Amo dormir. Es uno de los
placeres que aún a estas alturas de mi vida puedo permitirme. Y de los que no me dejan remordimientos.
Nunca estoy pendiente de
la hora de despertarme. No me preocupa. Por lo general suelo despertar faltando
poco para el almuerzo y aun deambulo un rato más por la sala de mi casa
despejando el malestar del insomnio.
¡Qué puedo decir!
Jamás entendí cómo alguien
puede levantarse todos los días, durante toda su vida, a las cinco de la mañana
solo para trabajar. De locos.
Una vez acepté un empleo
de reemplazo en un centro educativo. Fue la experiencia más amarga de mi vida.

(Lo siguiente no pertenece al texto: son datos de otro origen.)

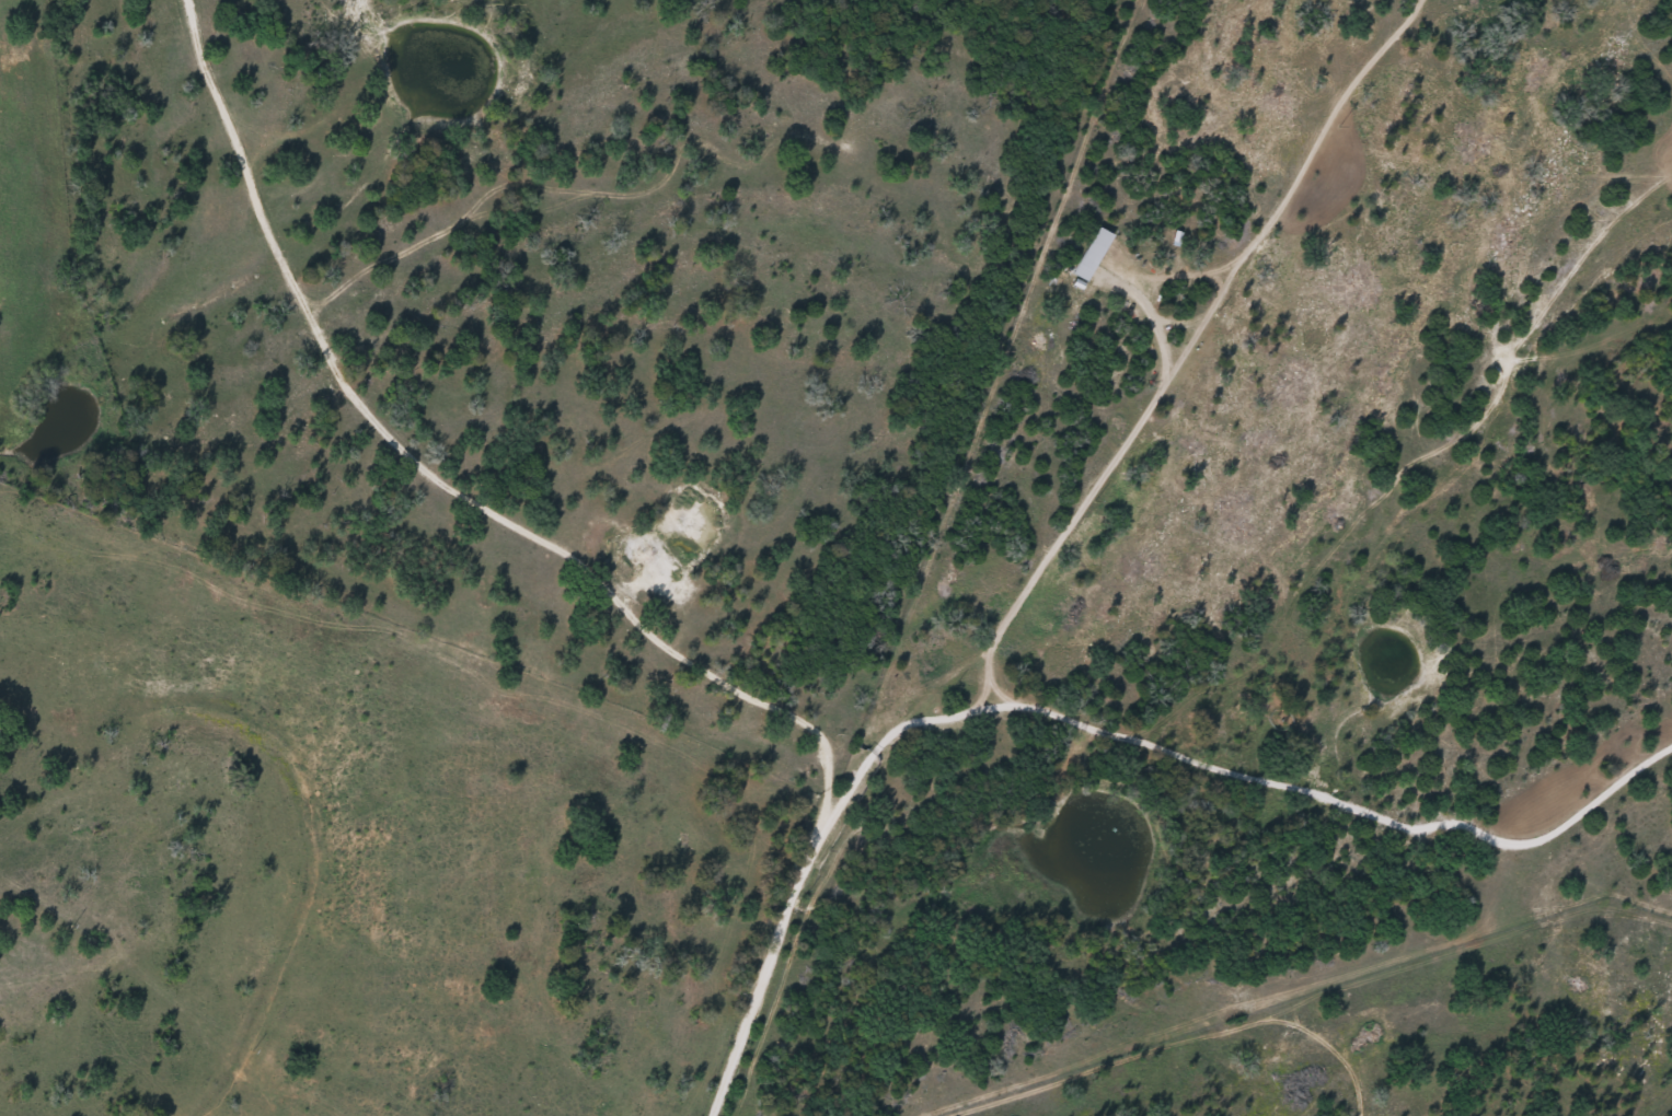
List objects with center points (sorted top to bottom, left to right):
road: (460, 516)
road: (1335, 758)
road: (764, 1027)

La institución quedaba a casi dos horas de donde vivía yo. Y todos teníamos que
marcar la tarjeta de entrada a las siete en punto. ¡Una locura!
Al principio me pareció
un reto bastante aceptable. Lógicamente, lo tomé con humor. Ya saben, por
aquello de probar nuevas experiencias y cosas así.
Grave error.
Acostumbrado como estaba
a levantarme hasta entrada la tarde, no calculé bien los estragos que aquel
cambio de hábitos podría hacerle a mi cuerpo y en especial a mi cerebro.
Sobre todo a mi cerebro.
El primer día tu cerebro
se desconcierta, no sabe qué demonios está ocurriendo. Y lo único que se le
ocurre ordenar al cuerpo, casi por instinto, es que no se levante.
Y si eso no da
resultado, entonces sí que estamos en problemas.
Si, a pesar de todo
hacemos el esfuerzo sobrehumano de levantarnos, nuestro cerebro tiene muchos
recursos de los que echar mano: Es imposible abrir los ojos y los pies se
niegan a dar un paso.
Y si logramos arrastrar
nuestra inerte humanidad casi inconsciente hasta el baño, descubrimos que abrir
los ojos nos duele hasta morir, teniendo esa sensación de tener arena en los
ojos.
¿No me creen? Acuéstense
a las dos am y traten de levantarse tan solo tres horas más tarde.
Es la peor
tortura a la que podemos someter nuestro cuerpo.
Por si aquello no fuera
poco, al día siguiente el malestar que se apodera de ti es horrible. No sabes
qué demonios quieres. Te da una crisis de identidad que te mueres. No sabes si
tienes hambre, si tienes sueño -aunque es evidente que tus síntomas son provocados
por la falta de sueño-, si quieres irte o regresar. No sabes si reírte o
empezar a llorar.
Y la idea de estar
acostado, bien arropadito y descansando se te antoja el cielo.
Y te la pasas contando
las horas para llegar a tu cama y echarte a dormir como oso en invierno. Y eso
en tan solo unas pocas horas.
Pero hay quienes son más
optimistas y tratan de consolarnos que el cuerpo se adapta. Eso es cierto. El cuerpo
se adapta hasta a la tortura. Pero eso no implica que dejemos de sufrir las
consecuencias.
Cuando sentimos dolor o
sufrimiento, el cuerpo tiene esa maravillosa capacidad de adaptación que, a
primera vista, puede parecernos que el dolor o el sufrimiento ha cesado o a
disminuido. Error.
No se ustedes, pero yo
no he visto a nadie que tenga o goce de excelente salud despertándose a las 5
de la mañana. Si bien su cuerpo se adaptará a semejante tortura, las huellas
que este martirio dejará en su semblante y en todo su cuerpo serán para siempre,
a menos que cambie sus hábitos.
La gente del campo se
levanta al amanecer. Sí. Pero su hora de acostarse es prácticamente apenas
empieza la noche.
Sacrificar horas de
sueño solo porque no tuviste el suficiente coraje de hacer de tu vida algo que
valiera la pena, no es algo con lo que yo esté de acuerdo. Que hay gente que
vive así.
Pues allá ellos.
A mí me encanta dormir. ¿A
quién no? Y estoy seguro que todos elegirían quedarse en la cama si pudieran
elegir hacerlo. Sé que a nadie le importaría aquello de “a quien madruga, Dios
lo ayuda”. Pues no creo que por mucho madrugar amanezca más temprano.